Creo que casi lo hice. Emergió con la cara roja como un tomate y una incontenible expresión de felicidad. Tenía una tremenda erección, claramente visible bajo los pantalones. Lo veía como en una neblina, aún transportada por ondas de placer. Todavía quería que me follara, pero supe que no iba a hacerlo. Me miraba triunfante. Esa era su revancha. Ya había obtenido lo que quería. Me había obligado a rogarle por su polla, permitiéndose el lujo de negármela y haciendo que me corriera contra mi voluntad. Podía haber saciado su lujuria en mi cuerpo rendido, y sin embargo se abstuvo, dominándose a sí mismo después de dominarme a mí. Me alegré porque, ya más calmada, no me apetecía que volviera a tocarme. Él, probablemente, prefería esperar, manteniendo aquella sublime sensación de victoria hasta llegar a su casa y masturbarse. Se acercó, me dio, esta vez sí, un último y breve beso en los labios y se marchó, dejándome despatarrada en el sofá.
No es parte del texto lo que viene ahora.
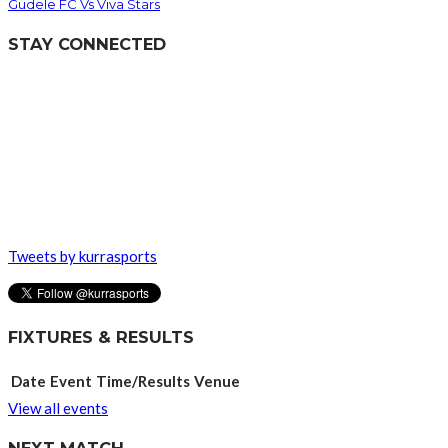
Gudele FC Vs Viva Stars
STAY CONNECTED
Tweets by kurrasports
FIXTURES & RESULTS
Date
Event
Time/Results
Venue
View all events
NEXT MATCH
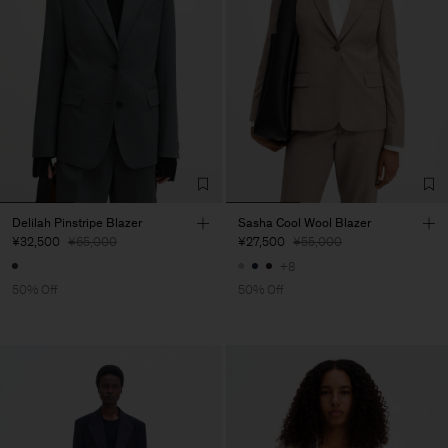
Delilah Pinstripe Blazer
Sasha Cool Wool Blazer
¥32,500
¥65,000
¥27,500
¥55,000
+8
50% Off
50% Off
Dos días después, cargada con dos gruesas bolsas y una pesada maleta, me fui a París con mi padre, dispuesta a no volver. Llevaba allí dos semanas cuando me llegó una postal remitida desde la tienda, adonde había llegado a mi nombre. La enviaba Claudia desde Lisboa. Era una hermosa vista de la ciudad desde el puente. Al dorso, su letra rezaba:
«Vamos a dar la vuelta al mundo. No te he olvidado. Quiero darte la gracias, esta vez de corazón. Sigo pensando que eres una…».
Luis también firmaba más abajo, sin añadir nada. Fue la primera postal que recibí, la siguieron otras, espaciadas en los meses, desde sitios muy lejanos. De todo aquello hace ya tres años. Ellos aún siguen por ahí, en algún lugar remoto, confundidos, como Héctor, del que no he vuelto a saber, como yo misma, en la abigarrada e ingenua humanidad.